Испанцы работают прилежно, но вне американской горячки: и в труде они
соблюдают достоинство. Форд построил в Барселоне сборочные мастерские. Он
установил там свою знаменитую «ленту». Рабочие не пошли к Форду.
Квалифицированный рабочий Барселоны получает семь-восемь песет в день. Форд
платит пятнадцать, но на его заводе нет ни одного рабочего из профсоюза, только
злосчастный сброд, набранный в Китайском квартале. Испанские рабочие любят свое
дело, это прекрасные токари, сапожники, столяры. В труде они ищут творчества.

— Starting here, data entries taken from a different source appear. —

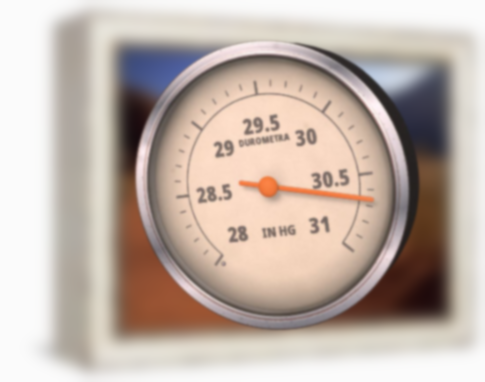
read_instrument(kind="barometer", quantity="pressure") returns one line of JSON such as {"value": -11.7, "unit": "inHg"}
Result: {"value": 30.65, "unit": "inHg"}
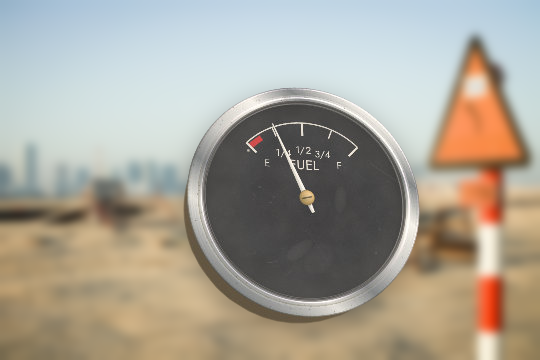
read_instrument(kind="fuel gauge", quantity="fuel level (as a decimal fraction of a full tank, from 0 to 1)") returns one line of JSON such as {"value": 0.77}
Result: {"value": 0.25}
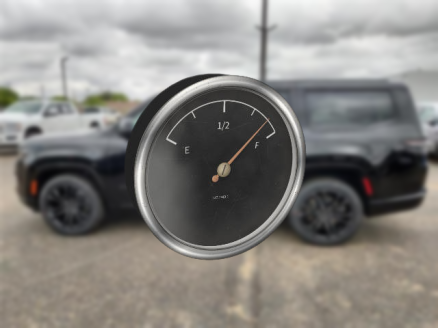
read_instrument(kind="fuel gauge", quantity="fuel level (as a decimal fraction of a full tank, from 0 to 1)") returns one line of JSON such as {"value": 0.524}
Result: {"value": 0.875}
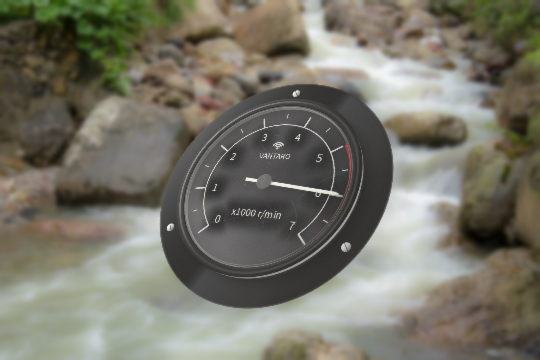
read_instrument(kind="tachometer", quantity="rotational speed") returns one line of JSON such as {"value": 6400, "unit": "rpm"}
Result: {"value": 6000, "unit": "rpm"}
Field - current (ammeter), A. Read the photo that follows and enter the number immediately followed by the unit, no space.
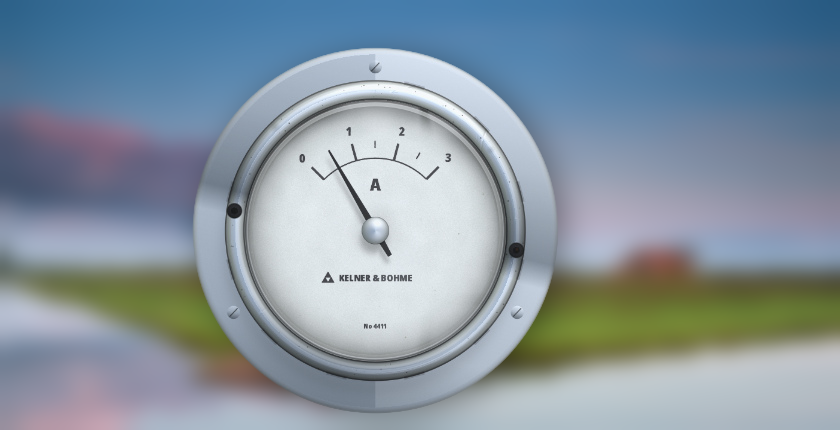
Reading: 0.5A
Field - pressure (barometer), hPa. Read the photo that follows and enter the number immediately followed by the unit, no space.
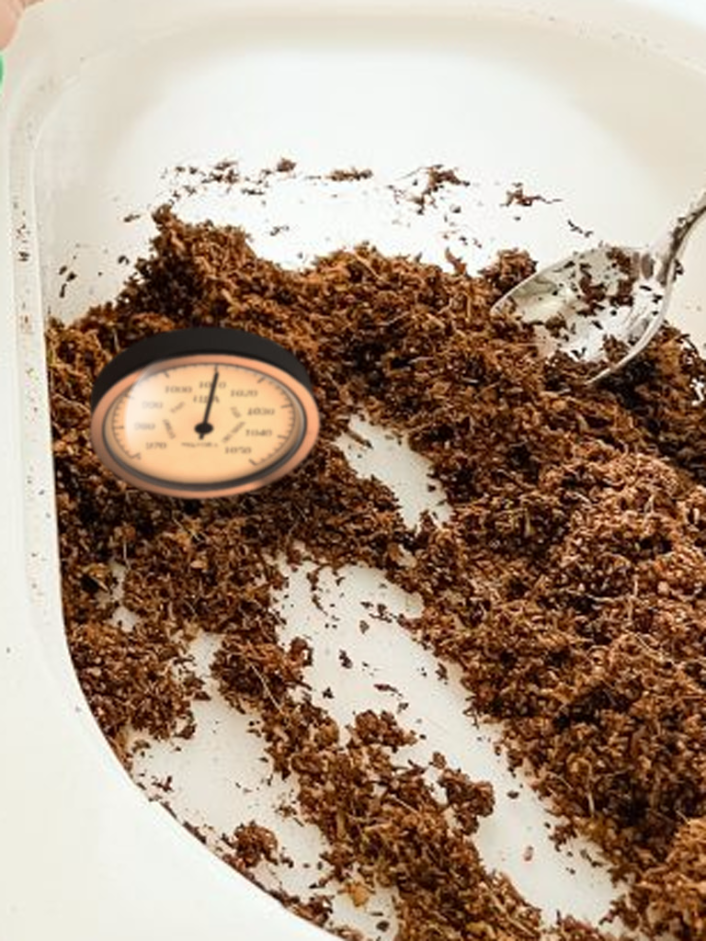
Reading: 1010hPa
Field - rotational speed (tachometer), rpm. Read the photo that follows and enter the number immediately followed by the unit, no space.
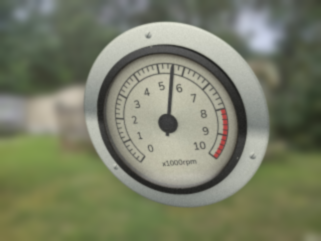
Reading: 5600rpm
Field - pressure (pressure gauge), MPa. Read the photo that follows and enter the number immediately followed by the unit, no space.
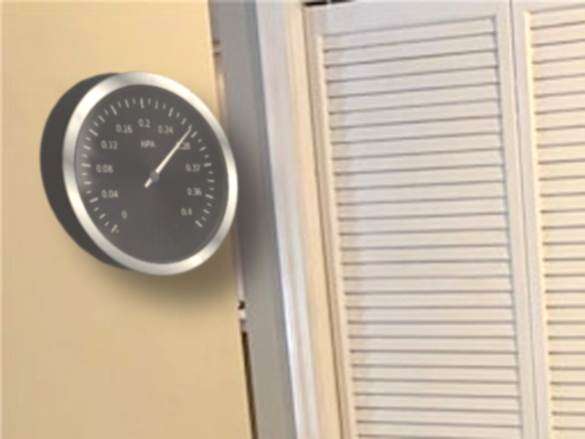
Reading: 0.27MPa
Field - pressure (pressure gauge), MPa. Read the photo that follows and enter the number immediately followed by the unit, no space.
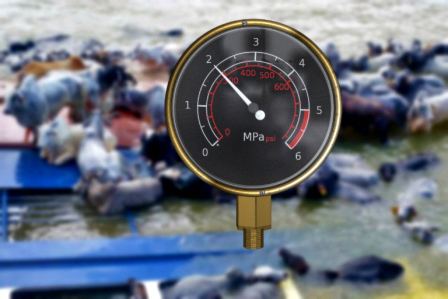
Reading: 2MPa
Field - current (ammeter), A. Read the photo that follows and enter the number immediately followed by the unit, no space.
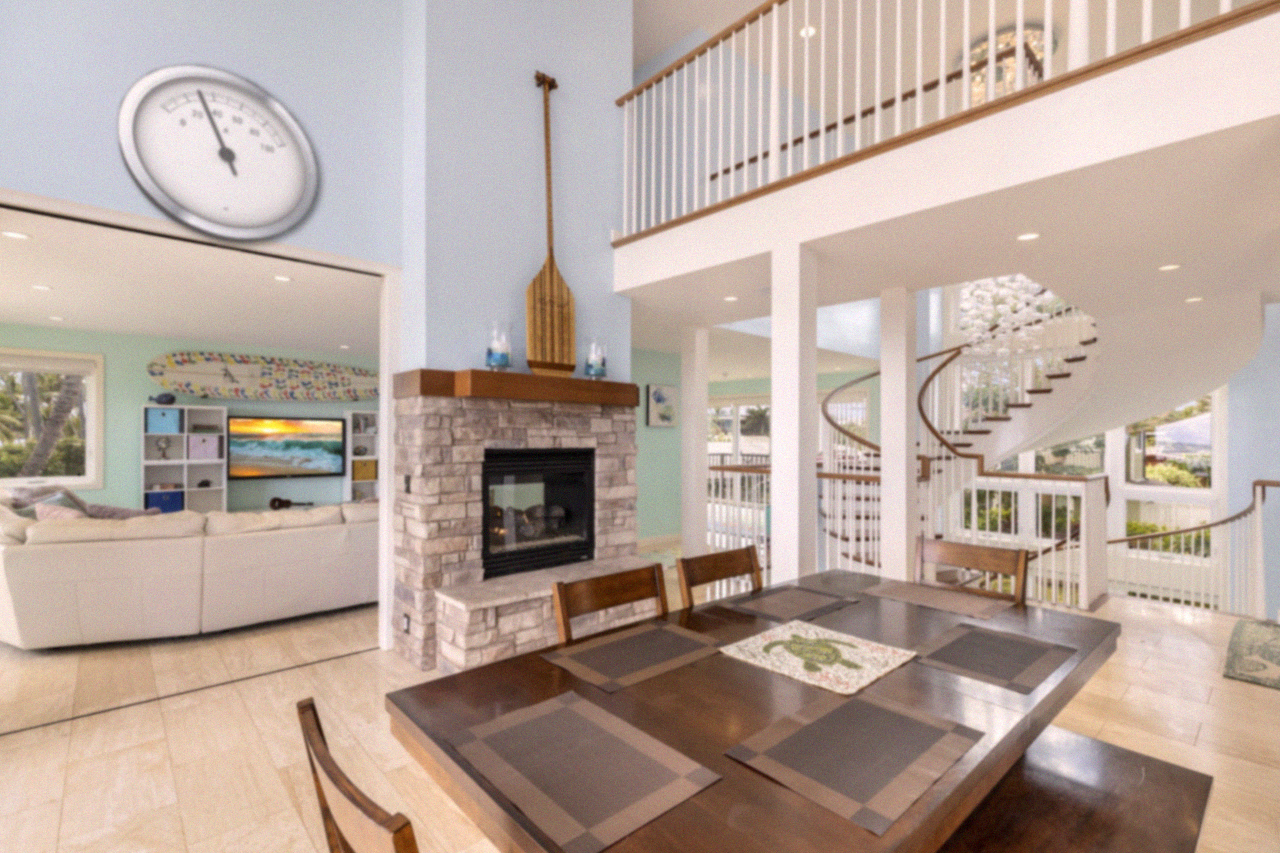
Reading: 30A
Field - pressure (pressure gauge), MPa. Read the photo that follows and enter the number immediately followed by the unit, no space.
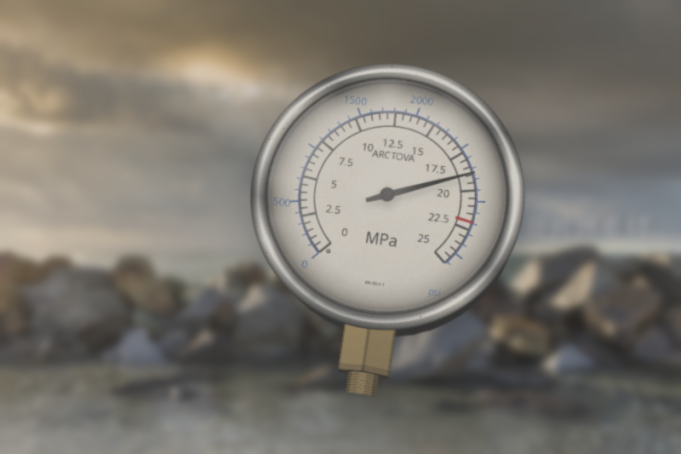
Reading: 19MPa
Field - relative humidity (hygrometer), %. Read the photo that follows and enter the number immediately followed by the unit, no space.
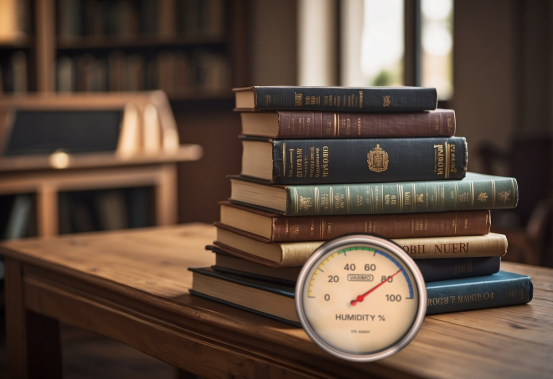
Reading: 80%
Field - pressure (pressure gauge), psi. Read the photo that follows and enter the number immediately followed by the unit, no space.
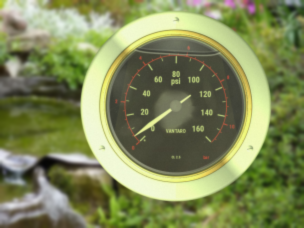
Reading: 5psi
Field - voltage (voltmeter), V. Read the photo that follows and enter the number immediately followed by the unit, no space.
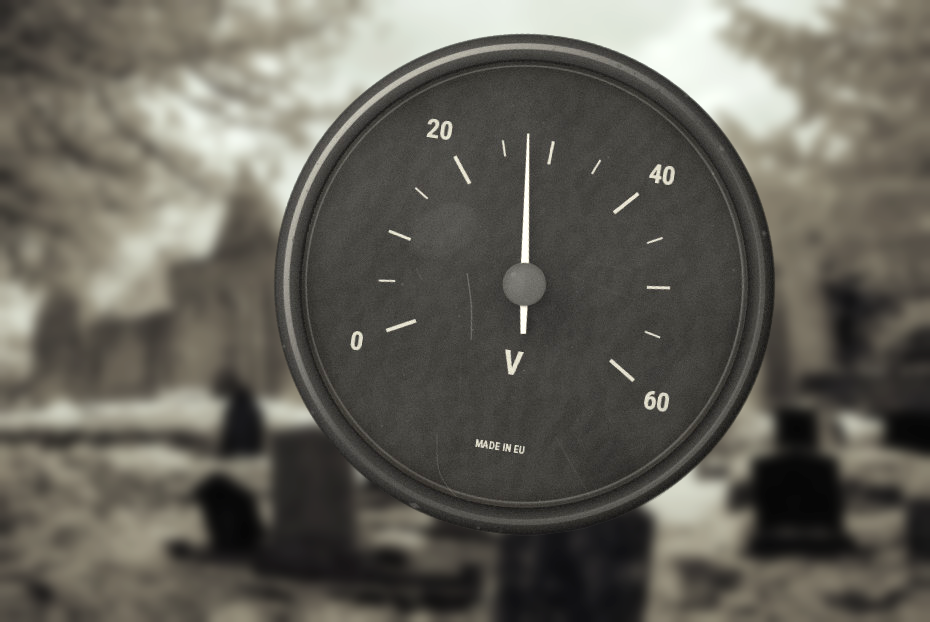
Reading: 27.5V
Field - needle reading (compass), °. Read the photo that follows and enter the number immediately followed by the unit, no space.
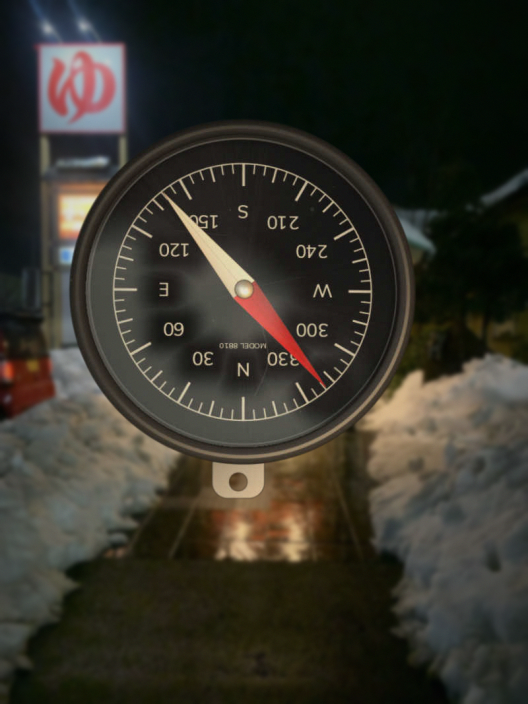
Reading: 320°
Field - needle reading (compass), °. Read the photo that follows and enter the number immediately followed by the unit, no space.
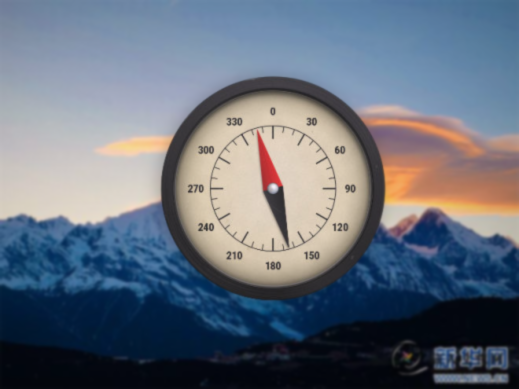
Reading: 345°
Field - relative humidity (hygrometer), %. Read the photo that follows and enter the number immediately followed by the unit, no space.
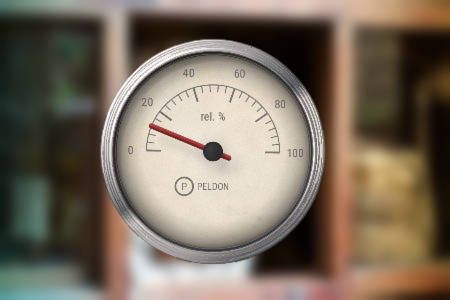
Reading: 12%
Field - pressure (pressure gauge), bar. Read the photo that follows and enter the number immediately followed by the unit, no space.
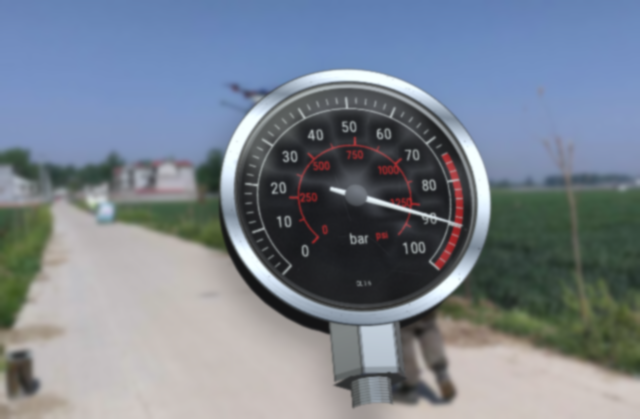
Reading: 90bar
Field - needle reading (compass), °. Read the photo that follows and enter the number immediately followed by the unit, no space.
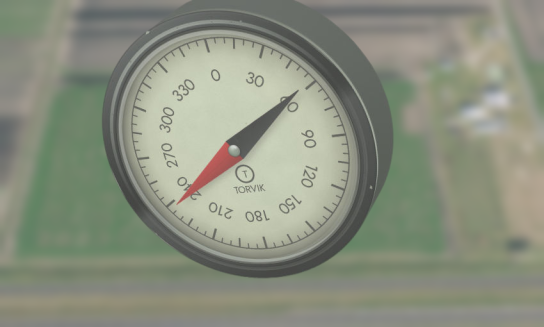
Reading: 237.5°
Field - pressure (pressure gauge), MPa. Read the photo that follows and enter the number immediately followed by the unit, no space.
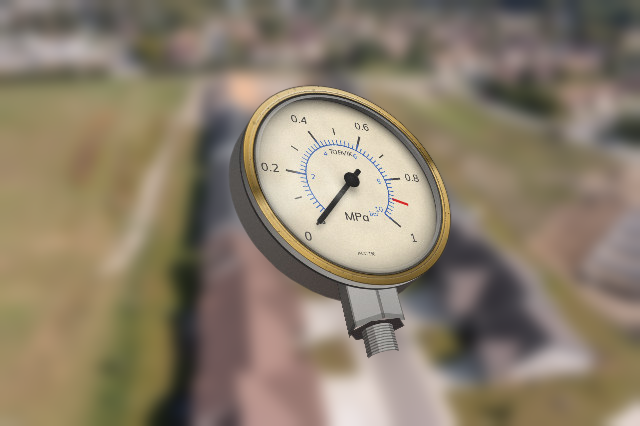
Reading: 0MPa
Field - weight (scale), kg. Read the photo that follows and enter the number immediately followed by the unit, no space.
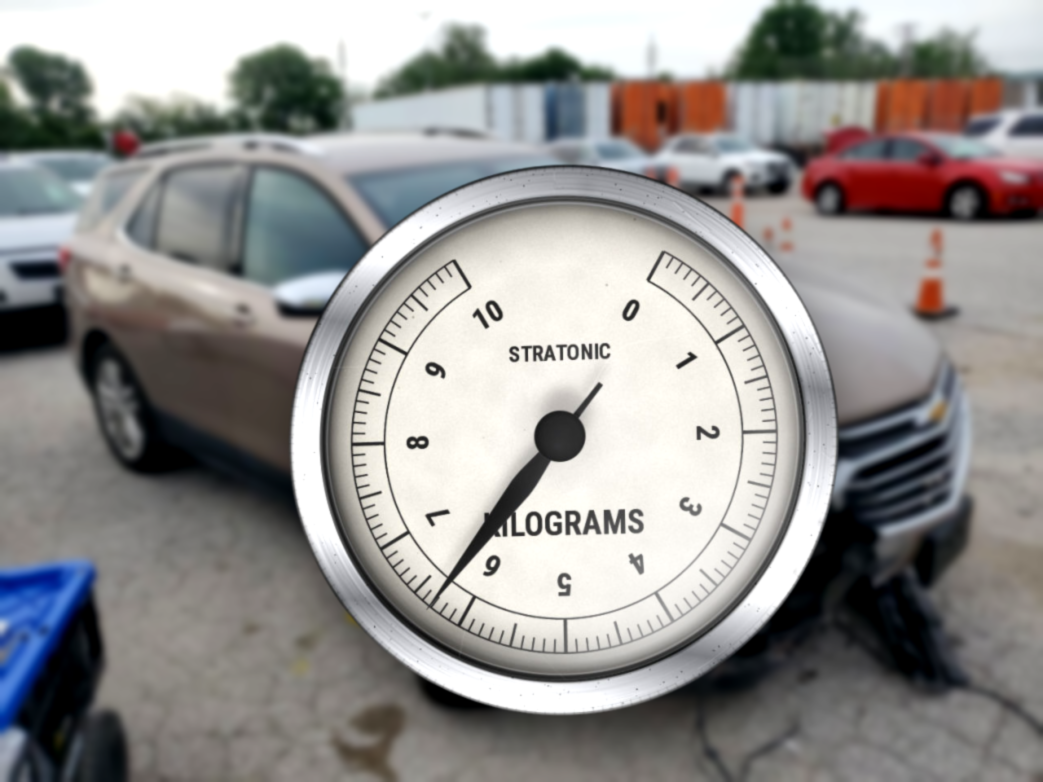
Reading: 6.3kg
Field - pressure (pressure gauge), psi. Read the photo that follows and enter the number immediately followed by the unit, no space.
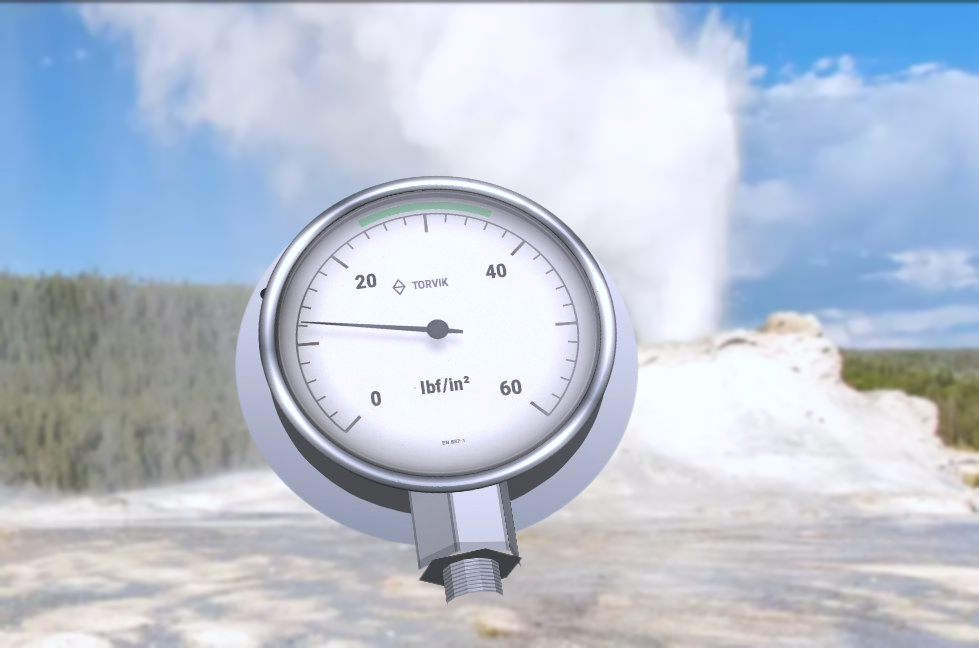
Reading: 12psi
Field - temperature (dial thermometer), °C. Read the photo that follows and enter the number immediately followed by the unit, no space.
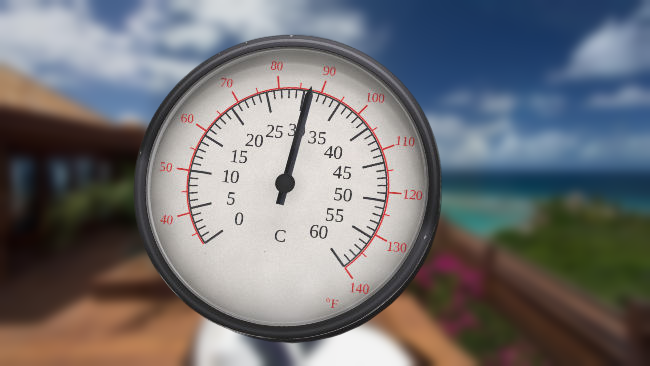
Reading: 31°C
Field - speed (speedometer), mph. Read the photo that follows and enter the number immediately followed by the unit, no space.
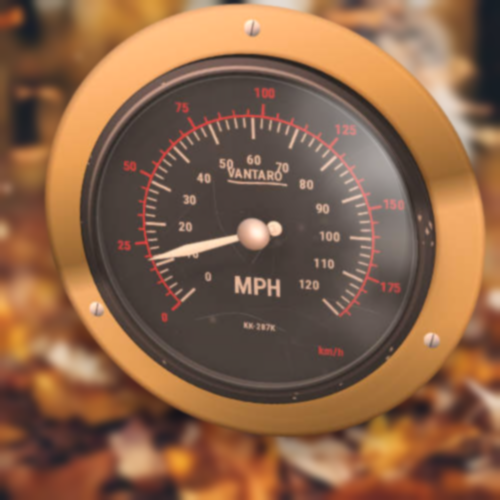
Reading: 12mph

Несколько лишних песет их соблазняют куда меньше, нежели свобода.
Право на досуг здесь кажется столь же необходимым и естественным, как
право на воздух. Вот сапожник, он отработал столько-то часов, он сидит на
пороге и слушает, слушает, как поет девушка с кувшином, как ревет осел, как
перекликаются дети. Приходит заказчик: набить подметки… Сапожник спрашивает
жену: «Mujer20, у нас есть сегодня на обед?» Узнав, что на обед есть хлеб и
горох, сапожник отсылает клиента к другому сапожнику: он отдыхает. Носильщик в
Севилье отнес сундук, получил песету. «Отнеси другой, получишь еще песету»…
Носильщик отказывается: с него на сегодня хватит, [30] теперь пусть заработает
товарищ… Для мистера Форда это либо сумасшедшие, либо преступники: они не хотят
работать до одури, они не понимают, что правда в сбережениях, они не думают о
завтрашнем дне. Для испанского рабочего это обыкновенные люди – не лентяи, но и
не стяжатели, люди, которые умеют, даже голодая, жить. Батраки Андалусии
старательно оговаривают свое право на несколько «сигар», это, конечно, не
сигары – у них и на папиросы не хватает, нет, это пятнадцать минут отдыха,
столько, сколько предположительно курят сигару, это право несколько раз в день
не только работать на процветание графа или маркиза, но лежать на земле,
глядеть вдаль или просто дышать.
Храбрость, эта историческая добродетель испанского народа, сохранилась
только среди рабочих и крестьян… Журналисты, устраивая в кафе безобидные
заговоры, заручались хорошими связями. Умирали рабочие и крестьяне. Их
расстреливали гвардейцы при короле, их расстреливают гвардейцы при республике.
Они умеют идти против винтовок с голыми руками.
Мадрид. Сентябрь. Демонстрация. Коммунист произносит речь на выступе дома.
Это рабочий. Слушают его обитатели квартала Куатро Каминос: рабочие и
ремесленники. «Стреляют!» Оратор продолжает говорить. Толпа продолжает слушать.
Каждый день газеты сообщают: в Хихоне рабочие отказались разойтись, один
убит, два ранены. В провинции Гранада столкновение крестьян с гвардией, трое
убиты. В Севилье два… В Бильбао четыре… В Бадахосе один…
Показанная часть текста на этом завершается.